=== Data ===
============================================================

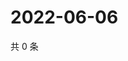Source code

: # 2022-06-06

共 0 条

<!-- BEGIN WEIBO -->
<!-- 最后更新时间 Mon Jun 06 2022 07:00:45 GMT+0800 (China Standard Time) -->

<!-- END WEIBO -->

============================================================

Starting from the line with "<!-- 最后更新时间 Mon" and ending with the final line of the data, quote every line exactly, both ends included.

<!-- 最后更新时间 Mon Jun 06 2022 07:00:45 GMT+0800 (China Standard Time) -->

<!-- END WEIBO -->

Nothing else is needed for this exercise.